David Skok, a digital media executive who has worked for, among others, the Boston Globe and Toronto Star, told us, “I feel as if we are collateral damage in the war between these platforms. They’ll give some publishers a chance to play, but not others. They’ll give favorable rates and treatments to some and not to others. They are already picking winners.” Such preferential treatment includes the roughly two dozen coveted Snapchat Discover deals, or the Facebook Live subsidies for a select group of publishers.
Some publishers may be able to leverage exclusive content in order to keep up with platforms’ shifting priorities as platforms compete for users. Organizations such as BuzzFeed, for example, or Time, Inc., which owns high-value brands like Sports Illustrated, Food + Wine, and Entertainment Weekly. Regina Buckley, senior vice president of Digital Business Development and Business Operations at Time Inc., sees platform competition as a good thing. “Over the past year or so, we have seen the various distribution platforms begin to compete for exclusive access to specific pieces of our content. This is a good thing for us because scarcity creates value, and value creates leverage for us as content creators,” she said. And leverage often means dollars.
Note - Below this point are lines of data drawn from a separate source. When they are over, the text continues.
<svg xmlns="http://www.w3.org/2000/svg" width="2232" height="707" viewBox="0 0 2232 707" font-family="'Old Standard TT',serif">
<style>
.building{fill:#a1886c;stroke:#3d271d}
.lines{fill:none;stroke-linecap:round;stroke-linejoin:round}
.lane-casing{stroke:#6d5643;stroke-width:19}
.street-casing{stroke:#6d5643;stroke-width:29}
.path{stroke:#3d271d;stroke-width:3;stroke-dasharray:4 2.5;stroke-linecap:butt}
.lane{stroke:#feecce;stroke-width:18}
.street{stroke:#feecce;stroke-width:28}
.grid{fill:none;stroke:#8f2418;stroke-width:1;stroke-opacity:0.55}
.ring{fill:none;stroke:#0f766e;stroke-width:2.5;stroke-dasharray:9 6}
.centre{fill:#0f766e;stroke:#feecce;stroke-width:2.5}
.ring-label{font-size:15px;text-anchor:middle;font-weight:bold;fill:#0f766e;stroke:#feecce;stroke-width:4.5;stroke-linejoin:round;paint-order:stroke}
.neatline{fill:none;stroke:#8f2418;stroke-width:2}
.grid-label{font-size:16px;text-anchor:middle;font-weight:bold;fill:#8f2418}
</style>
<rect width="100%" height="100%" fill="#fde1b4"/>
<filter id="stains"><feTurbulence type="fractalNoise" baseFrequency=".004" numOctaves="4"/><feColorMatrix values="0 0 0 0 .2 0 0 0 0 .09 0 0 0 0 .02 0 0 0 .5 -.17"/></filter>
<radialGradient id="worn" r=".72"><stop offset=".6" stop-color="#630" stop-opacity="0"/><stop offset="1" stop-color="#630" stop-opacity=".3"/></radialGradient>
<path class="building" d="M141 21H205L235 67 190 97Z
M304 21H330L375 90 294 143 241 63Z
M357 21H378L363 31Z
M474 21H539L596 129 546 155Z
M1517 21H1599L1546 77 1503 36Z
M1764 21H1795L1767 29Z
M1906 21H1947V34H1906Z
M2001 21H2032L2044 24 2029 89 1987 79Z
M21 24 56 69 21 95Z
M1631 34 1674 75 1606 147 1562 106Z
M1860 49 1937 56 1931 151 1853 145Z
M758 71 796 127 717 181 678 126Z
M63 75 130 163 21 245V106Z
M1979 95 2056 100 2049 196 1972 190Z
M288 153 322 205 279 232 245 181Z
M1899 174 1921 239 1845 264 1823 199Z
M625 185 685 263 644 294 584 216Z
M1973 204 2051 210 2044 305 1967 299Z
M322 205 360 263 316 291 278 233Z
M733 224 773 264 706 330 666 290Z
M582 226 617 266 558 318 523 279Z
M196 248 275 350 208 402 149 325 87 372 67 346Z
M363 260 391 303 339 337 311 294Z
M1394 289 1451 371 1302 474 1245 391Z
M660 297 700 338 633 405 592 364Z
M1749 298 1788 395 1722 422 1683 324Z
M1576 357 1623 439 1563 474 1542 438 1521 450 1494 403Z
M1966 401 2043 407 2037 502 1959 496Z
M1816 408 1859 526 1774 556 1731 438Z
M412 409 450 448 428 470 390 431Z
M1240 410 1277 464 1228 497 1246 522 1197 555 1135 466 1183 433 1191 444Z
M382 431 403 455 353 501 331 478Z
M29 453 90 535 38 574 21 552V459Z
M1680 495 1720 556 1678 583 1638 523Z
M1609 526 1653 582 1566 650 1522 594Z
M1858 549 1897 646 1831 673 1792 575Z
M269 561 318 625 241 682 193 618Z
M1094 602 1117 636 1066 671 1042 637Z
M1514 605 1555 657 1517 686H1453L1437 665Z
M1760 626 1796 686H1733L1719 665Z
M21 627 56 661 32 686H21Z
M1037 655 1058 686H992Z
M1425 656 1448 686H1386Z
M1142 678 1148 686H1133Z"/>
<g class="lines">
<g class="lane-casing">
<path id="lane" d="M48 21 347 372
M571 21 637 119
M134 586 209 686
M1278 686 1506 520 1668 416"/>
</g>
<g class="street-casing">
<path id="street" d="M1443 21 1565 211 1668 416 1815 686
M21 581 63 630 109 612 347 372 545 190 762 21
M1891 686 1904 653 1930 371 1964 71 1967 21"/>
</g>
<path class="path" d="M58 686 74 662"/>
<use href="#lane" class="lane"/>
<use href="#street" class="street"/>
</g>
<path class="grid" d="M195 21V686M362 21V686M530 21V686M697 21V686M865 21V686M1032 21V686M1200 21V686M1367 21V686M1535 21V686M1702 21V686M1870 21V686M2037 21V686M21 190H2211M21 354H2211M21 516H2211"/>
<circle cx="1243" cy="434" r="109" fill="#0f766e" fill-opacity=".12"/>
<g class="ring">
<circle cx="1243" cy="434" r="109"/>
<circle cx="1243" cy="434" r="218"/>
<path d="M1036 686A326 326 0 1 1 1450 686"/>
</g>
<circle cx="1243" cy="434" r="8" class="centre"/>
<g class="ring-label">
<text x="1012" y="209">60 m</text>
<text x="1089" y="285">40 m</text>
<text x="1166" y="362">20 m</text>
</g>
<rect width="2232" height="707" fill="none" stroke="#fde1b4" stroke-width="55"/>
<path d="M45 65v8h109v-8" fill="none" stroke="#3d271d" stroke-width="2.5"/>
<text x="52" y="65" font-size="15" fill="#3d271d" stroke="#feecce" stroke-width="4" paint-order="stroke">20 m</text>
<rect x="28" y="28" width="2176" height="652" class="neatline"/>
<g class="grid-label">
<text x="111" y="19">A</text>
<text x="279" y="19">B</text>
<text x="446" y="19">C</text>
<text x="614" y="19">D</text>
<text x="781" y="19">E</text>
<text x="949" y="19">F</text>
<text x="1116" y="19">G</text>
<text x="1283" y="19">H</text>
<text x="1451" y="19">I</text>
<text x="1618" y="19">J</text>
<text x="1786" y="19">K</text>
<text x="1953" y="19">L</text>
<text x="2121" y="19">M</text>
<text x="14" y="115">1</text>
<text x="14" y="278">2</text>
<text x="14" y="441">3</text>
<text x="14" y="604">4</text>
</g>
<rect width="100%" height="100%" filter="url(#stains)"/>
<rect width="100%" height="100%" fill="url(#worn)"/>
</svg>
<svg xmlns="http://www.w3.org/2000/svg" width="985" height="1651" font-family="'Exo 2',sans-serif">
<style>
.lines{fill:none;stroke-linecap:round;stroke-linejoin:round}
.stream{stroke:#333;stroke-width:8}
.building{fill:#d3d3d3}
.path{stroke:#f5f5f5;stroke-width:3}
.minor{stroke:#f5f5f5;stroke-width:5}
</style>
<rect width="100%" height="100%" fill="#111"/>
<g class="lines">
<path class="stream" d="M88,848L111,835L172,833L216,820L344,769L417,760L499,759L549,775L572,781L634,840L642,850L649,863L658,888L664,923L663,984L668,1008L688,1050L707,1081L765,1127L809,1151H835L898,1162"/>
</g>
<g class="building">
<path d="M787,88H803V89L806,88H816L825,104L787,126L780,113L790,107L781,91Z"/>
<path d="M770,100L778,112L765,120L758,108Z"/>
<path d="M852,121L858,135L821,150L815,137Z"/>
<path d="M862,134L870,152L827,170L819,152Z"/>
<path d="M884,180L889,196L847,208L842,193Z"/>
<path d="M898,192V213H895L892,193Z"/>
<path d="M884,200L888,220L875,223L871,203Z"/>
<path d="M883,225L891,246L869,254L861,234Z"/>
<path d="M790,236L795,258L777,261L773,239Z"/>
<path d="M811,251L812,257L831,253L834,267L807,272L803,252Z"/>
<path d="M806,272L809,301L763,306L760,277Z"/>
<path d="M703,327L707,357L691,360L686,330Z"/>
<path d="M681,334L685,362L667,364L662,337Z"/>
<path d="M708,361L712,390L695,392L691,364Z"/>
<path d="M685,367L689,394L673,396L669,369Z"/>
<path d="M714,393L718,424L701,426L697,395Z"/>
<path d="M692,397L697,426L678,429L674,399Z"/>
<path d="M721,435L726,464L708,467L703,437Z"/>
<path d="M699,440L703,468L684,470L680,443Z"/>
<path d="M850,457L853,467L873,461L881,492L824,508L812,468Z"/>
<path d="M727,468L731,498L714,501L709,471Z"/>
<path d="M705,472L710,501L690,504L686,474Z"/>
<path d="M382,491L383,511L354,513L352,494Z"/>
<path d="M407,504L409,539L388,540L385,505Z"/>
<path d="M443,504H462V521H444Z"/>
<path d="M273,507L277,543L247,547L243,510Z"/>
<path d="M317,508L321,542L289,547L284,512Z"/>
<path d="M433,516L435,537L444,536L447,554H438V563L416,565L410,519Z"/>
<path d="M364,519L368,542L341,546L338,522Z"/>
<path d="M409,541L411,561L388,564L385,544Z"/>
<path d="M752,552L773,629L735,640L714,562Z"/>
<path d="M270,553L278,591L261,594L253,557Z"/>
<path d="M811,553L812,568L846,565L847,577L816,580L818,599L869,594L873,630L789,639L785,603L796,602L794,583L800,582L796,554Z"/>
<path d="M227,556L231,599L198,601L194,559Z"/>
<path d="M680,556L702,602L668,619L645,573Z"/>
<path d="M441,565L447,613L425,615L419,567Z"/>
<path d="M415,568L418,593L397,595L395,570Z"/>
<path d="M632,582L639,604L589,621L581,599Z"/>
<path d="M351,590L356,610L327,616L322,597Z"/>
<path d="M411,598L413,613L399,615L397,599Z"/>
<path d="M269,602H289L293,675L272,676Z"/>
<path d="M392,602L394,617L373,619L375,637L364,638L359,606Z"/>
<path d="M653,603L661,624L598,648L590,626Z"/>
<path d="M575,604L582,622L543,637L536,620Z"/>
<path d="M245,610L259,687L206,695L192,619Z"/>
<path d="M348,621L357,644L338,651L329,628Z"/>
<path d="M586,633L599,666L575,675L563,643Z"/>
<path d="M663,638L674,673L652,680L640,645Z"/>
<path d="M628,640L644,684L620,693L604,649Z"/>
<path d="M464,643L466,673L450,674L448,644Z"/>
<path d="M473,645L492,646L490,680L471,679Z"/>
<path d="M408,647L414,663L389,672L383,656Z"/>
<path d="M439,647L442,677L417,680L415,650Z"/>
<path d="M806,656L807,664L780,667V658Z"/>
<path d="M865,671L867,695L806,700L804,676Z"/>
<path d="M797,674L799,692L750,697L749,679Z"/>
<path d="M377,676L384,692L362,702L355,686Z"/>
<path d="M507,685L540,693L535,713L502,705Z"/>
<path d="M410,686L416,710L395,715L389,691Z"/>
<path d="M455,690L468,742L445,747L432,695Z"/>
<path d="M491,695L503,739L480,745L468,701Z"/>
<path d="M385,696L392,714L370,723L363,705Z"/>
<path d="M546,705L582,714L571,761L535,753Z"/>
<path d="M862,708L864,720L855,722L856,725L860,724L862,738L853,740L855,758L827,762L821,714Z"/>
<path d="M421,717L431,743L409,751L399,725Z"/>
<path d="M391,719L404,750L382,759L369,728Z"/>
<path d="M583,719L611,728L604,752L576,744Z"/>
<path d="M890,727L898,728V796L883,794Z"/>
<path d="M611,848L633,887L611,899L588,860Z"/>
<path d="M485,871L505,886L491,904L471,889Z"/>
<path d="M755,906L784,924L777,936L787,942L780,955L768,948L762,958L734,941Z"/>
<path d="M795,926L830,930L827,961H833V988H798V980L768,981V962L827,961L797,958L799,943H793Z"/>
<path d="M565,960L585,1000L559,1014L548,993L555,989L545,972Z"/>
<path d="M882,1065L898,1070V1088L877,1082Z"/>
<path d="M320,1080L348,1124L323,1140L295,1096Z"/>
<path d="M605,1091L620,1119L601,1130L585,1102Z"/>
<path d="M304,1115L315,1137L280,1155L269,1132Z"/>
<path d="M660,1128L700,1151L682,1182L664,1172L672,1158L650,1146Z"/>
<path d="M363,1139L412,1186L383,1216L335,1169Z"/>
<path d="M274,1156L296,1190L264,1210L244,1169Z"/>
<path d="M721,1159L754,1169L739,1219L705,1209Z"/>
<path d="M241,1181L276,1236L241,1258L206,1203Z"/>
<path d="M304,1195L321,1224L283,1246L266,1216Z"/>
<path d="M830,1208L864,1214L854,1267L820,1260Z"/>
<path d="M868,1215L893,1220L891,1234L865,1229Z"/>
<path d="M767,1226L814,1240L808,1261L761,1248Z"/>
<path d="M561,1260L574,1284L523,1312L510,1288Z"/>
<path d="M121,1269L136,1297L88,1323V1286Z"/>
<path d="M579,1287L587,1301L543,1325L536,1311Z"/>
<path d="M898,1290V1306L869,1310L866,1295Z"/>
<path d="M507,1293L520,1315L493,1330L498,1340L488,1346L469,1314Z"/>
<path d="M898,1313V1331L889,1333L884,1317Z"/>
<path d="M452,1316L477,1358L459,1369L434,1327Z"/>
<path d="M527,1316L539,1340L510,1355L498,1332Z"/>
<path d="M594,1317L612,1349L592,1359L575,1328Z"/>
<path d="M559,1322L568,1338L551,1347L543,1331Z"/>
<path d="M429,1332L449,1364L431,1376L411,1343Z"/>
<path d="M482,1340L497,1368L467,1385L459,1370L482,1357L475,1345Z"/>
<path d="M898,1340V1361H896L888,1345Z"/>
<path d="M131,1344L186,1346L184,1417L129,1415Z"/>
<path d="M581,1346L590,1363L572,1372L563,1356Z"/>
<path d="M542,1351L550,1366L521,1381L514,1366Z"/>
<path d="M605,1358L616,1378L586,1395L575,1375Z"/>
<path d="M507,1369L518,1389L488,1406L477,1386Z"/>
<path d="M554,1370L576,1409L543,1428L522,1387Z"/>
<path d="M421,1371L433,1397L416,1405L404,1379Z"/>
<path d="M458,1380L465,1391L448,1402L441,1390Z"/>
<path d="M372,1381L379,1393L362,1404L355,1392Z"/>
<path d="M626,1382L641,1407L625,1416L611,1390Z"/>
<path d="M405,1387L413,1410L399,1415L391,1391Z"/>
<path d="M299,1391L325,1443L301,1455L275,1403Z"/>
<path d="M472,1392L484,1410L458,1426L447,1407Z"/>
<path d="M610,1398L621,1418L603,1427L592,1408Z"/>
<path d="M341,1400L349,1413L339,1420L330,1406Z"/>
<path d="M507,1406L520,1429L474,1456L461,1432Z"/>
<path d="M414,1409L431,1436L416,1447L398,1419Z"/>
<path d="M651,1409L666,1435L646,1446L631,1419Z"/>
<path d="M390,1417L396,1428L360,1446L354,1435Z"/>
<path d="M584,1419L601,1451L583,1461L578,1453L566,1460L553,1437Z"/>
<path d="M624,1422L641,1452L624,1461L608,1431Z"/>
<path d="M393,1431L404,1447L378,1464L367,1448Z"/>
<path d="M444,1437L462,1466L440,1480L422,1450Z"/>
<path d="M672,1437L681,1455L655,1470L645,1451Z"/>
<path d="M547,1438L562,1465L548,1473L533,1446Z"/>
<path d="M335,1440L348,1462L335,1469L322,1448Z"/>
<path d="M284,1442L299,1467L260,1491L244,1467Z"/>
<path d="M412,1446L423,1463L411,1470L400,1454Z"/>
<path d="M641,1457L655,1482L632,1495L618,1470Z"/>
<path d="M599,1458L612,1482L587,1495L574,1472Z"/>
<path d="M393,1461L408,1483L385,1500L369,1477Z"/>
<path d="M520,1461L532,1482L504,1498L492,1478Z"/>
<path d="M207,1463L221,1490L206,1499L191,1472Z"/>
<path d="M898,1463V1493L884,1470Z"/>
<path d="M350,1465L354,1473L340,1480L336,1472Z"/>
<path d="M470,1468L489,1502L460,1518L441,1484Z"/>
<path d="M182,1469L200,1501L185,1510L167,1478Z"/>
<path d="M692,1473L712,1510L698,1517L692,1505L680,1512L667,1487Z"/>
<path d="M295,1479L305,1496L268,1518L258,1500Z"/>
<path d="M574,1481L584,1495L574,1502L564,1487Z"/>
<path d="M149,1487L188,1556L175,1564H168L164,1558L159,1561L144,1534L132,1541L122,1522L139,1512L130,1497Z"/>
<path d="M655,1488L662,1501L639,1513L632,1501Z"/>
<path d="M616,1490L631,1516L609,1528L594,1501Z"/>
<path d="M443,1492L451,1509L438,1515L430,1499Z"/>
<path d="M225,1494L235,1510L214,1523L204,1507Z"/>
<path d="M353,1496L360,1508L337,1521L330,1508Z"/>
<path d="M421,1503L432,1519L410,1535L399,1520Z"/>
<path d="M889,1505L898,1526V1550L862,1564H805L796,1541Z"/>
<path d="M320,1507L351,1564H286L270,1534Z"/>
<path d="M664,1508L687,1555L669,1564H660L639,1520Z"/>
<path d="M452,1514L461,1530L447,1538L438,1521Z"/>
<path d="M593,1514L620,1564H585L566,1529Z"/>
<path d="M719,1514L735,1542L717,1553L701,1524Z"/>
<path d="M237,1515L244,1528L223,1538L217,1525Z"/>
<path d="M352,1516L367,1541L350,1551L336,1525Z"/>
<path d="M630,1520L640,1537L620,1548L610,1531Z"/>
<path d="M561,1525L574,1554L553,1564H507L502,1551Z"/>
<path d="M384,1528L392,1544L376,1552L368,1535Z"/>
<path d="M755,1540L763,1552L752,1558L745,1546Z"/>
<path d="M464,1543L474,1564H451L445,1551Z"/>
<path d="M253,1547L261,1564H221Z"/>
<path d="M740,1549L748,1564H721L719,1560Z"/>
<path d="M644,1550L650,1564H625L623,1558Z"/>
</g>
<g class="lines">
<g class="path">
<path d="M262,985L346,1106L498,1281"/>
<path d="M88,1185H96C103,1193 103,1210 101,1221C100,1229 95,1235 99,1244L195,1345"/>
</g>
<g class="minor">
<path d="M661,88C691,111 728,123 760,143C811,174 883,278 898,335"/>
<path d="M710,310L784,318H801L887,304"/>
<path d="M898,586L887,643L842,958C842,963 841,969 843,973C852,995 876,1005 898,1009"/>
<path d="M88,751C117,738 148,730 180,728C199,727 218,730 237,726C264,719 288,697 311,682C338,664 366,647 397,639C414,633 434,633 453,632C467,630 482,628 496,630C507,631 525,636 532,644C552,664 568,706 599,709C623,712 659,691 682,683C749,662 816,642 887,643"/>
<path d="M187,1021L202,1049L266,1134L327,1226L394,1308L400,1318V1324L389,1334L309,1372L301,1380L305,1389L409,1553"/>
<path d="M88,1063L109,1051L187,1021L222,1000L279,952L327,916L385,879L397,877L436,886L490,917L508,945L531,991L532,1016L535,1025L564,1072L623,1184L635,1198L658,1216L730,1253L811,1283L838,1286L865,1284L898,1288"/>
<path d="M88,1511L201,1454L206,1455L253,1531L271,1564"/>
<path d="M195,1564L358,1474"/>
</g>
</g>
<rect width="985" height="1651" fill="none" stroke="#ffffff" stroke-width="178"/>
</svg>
For publishers with a budget only for text and a small readership, the future looks grim. The platforms’ focus on exclusive and premium content is unlikely to change anytime soon. Facebook is laying the groundwork on the advertising side: The company in November began moving toward fewer ads on its platform, which is likely to drive up the price, and quality, of each ad. While large publishers are able to produce premium content against which they can place high-value ads, small publishers don’t have such capability. As long as platforms are chasing users, it is inevitable that some publishers, as Skok put it, will be “collateral damage.”